### RECORDS PROVIDED

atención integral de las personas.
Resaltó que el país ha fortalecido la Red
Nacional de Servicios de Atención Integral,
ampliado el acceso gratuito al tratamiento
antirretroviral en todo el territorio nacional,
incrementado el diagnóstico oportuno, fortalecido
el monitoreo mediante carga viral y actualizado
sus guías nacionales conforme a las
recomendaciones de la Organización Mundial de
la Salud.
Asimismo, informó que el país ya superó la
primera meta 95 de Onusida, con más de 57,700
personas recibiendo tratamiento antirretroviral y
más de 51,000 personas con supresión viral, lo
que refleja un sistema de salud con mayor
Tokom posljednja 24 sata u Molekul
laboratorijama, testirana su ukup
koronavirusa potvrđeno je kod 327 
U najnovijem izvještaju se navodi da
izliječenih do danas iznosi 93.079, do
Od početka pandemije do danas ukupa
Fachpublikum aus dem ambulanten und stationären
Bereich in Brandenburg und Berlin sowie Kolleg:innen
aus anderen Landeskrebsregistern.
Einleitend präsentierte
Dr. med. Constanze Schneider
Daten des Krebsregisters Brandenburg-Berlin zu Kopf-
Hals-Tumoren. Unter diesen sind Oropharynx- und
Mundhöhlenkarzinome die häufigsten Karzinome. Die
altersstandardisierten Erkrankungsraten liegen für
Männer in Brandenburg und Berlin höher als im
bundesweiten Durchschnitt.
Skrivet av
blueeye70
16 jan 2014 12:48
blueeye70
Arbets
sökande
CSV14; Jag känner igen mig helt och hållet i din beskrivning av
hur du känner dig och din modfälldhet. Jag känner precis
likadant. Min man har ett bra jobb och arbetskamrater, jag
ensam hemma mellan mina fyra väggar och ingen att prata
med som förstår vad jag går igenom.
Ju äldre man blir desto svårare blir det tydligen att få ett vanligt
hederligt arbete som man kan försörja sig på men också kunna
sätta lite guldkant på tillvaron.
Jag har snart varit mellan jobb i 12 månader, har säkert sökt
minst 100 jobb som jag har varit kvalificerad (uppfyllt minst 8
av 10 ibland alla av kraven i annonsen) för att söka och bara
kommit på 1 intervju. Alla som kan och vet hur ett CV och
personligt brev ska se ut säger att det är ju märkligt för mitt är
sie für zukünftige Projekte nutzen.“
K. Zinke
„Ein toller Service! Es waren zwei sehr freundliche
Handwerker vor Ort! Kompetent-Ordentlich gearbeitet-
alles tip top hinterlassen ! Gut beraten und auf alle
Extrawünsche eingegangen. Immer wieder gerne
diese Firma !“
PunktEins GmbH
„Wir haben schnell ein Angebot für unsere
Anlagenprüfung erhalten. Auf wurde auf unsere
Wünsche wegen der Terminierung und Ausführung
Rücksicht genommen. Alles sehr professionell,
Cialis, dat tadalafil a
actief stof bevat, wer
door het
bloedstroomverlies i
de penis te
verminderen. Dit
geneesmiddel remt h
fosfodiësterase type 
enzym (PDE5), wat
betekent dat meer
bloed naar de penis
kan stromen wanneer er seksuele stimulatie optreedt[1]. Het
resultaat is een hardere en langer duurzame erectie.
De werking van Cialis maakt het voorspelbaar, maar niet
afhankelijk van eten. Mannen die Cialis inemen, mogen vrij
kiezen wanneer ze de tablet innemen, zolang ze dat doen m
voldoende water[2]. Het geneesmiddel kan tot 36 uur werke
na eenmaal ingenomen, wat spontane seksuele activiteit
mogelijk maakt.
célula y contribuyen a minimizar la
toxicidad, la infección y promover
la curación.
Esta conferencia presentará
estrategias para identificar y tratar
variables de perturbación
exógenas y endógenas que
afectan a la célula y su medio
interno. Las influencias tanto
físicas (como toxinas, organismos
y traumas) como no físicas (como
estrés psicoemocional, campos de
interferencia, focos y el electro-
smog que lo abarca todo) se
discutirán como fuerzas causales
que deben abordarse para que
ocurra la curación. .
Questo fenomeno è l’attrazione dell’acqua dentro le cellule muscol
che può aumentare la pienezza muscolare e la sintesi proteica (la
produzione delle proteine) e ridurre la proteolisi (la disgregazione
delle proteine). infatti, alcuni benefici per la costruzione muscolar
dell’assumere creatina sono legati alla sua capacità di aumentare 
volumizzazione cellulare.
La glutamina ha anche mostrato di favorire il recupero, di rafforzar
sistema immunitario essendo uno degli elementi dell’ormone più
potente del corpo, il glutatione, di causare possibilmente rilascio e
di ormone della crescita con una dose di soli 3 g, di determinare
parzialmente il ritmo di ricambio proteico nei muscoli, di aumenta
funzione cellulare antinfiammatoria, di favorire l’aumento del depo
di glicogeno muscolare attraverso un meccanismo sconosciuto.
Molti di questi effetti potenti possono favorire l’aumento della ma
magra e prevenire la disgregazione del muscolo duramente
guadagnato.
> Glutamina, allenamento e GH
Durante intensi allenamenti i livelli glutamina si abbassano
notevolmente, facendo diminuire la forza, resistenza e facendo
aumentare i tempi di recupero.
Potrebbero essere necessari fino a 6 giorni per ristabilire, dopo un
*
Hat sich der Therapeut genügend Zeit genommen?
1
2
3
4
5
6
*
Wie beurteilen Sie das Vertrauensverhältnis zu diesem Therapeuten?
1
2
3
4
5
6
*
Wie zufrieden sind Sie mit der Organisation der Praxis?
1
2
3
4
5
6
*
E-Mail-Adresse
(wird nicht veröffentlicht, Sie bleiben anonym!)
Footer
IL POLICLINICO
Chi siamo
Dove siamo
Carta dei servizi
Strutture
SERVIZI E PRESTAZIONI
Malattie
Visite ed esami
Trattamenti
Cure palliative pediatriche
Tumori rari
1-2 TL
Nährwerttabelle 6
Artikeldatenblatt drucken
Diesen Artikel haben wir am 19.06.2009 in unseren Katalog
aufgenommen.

######

All entries are to be copied exactly as they read.

### TASK RESULT
atención integral de las personas.
Resaltó que el país ha fortalecido la Red
Nacional de Servicios de Atención Integral,
ampliado el acceso gratuito al tratamiento
antirretroviral en todo el territorio nacional,
incrementado el diagnóstico oportuno, fortalecido
el monitoreo mediante carga viral y actualizado
sus guías nacionales conforme a las
recomendaciones de la Organización Mundial de
la Salud.
Asimismo, informó que el país ya superó la
primera meta 95 de Onusida, con más de 57,700
personas recibiendo tratamiento antirretroviral y
más de 51,000 personas con supresión viral, lo
que refleja un sistema de salud con mayor
Tokom posljednja 24 sata u Molekul
laboratorijama, testirana su ukup
koronavirusa potvrđeno je kod 327 
U najnovijem izvještaju se navodi da
izliječenih do danas iznosi 93.079, do
Od početka pandemije do danas ukupa
Fachpublikum aus dem ambulanten und stationären
Bereich in Brandenburg und Berlin sowie Kolleg:innen
aus anderen Landeskrebsregistern.
Einleitend präsentierte
Dr. med. Constanze Schneider
Daten des Krebsregisters Brandenburg-Berlin zu Kopf-
Hals-Tumoren. Unter diesen sind Oropharynx- und
Mundhöhlenkarzinome die häufigsten Karzinome. Die
altersstandardisierten Erkrankungsraten liegen für
Männer in Brandenburg und Berlin höher als im
bundesweiten Durchschnitt.
Skrivet av
blueeye70
16 jan 2014 12:48
blueeye70
Arbets
sökande
CSV14; Jag känner igen mig helt och hållet i din beskrivning av
hur du känner dig och din modfälldhet. Jag känner precis
likadant. Min man har ett bra jobb och arbetskamrater, jag
ensam hemma mellan mina fyra väggar och ingen att prata
med som förstår vad jag går igenom.
Ju äldre man blir desto svårare blir det tydligen att få ett vanligt
hederligt arbete som man kan försörja sig på men också kunna
sätta lite guldkant på tillvaron.
Jag har snart varit mellan jobb i 12 månader, har säkert sökt
minst 100 jobb som jag har varit kvalificerad (uppfyllt minst 8
av 10 ibland alla av kraven i annonsen) för att söka och bara
kommit på 1 intervju. Alla som kan och vet hur ett CV och
personligt brev ska se ut säger att det är ju märkligt för mitt är
sie für zukünftige Projekte nutzen.“
K. Zinke
„Ein toller Service! Es waren zwei sehr freundliche
Handwerker vor Ort! Kompetent-Ordentlich gearbeitet-
alles tip top hinterlassen ! Gut beraten und auf alle
Extrawünsche eingegangen. Immer wieder gerne
diese Firma !“
PunktEins GmbH
„Wir haben schnell ein Angebot für unsere
Anlagenprüfung erhalten. Auf wurde auf unsere
Wünsche wegen der Terminierung und Ausführung
Rücksicht genommen. Alles sehr professionell,
Cialis, dat tadalafil a
actief stof bevat, wer
door het
bloedstroomverlies i
de penis te
verminderen. Dit
geneesmiddel remt h
fosfodiësterase type 
enzym (PDE5), wat
betekent dat meer
bloed naar de penis
kan stromen wanneer er seksuele stimulatie optreedt[1]. Het
resultaat is een hardere en langer duurzame erectie.
De werking van Cialis maakt het voorspelbaar, maar niet
afhankelijk van eten. Mannen die Cialis inemen, mogen vrij
kiezen wanneer ze de tablet innemen, zolang ze dat doen m
voldoende water[2]. Het geneesmiddel kan tot 36 uur werke
na eenmaal ingenomen, wat spontane seksuele activiteit
mogelijk maakt.
célula y contribuyen a minimizar la
toxicidad, la infección y promover
la curación.
Esta conferencia presentará
estrategias para identificar y tratar
variables de perturbación
exógenas y endógenas que
afectan a la célula y su medio
interno. Las influencias tanto
físicas (como toxinas, organismos
y traumas) como no físicas (como
estrés psicoemocional, campos de
interferencia, focos y el electro-
smog que lo abarca todo) se
discutirán como fuerzas causales
que deben abordarse para que
ocurra la curación. .
Questo fenomeno è l’attrazione dell’acqua dentro le cellule muscol
che può aumentare la pienezza muscolare e la sintesi proteica (la
produzione delle proteine) e ridurre la proteolisi (la disgregazione
delle proteine). infatti, alcuni benefici per la costruzione muscolar
dell’assumere creatina sono legati alla sua capacità di aumentare 
volumizzazione cellulare.
La glutamina ha anche mostrato di favorire il recupero, di rafforzar
sistema immunitario essendo uno degli elementi dell’ormone più
potente del corpo, il glutatione, di causare possibilmente rilascio e
di ormone della crescita con una dose di soli 3 g, di determinare
parzialmente il ritmo di ricambio proteico nei muscoli, di aumenta
funzione cellulare antinfiammatoria, di favorire l’aumento del depo
di glicogeno muscolare attraverso un meccanismo sconosciuto.
Molti di questi effetti potenti possono favorire l’aumento della ma
magra e prevenire la disgregazione del muscolo duramente
guadagnato.
> Glutamina, allenamento e GH
Durante intensi allenamenti i livelli glutamina si abbassano
notevolmente, facendo diminuire la forza, resistenza e facendo
aumentare i tempi di recupero.
Potrebbero essere necessari fino a 6 giorni per ristabilire, dopo un
*
Hat sich der Therapeut genügend Zeit genommen?
1
2
3
4
5
6
*
Wie beurteilen Sie das Vertrauensverhältnis zu diesem Therapeuten?
1
2
3
4
5
6
*
Wie zufrieden sind Sie mit der Organisation der Praxis?
1
2
3
4
5
6
*
E-Mail-Adresse
(wird nicht veröffentlicht, Sie bleiben anonym!)
Footer
IL POLICLINICO
Chi siamo
Dove siamo
Carta dei servizi
Strutture
SERVIZI E PRESTAZIONI
Malattie
Visite ed esami
Trattamenti
Cure palliative pediatriche
Tumori rari
1-2 TL
Nährwerttabelle 6
Artikeldatenblatt drucken
Diesen Artikel haben wir am 19.06.2009 in unseren Katalog
aufgenommen.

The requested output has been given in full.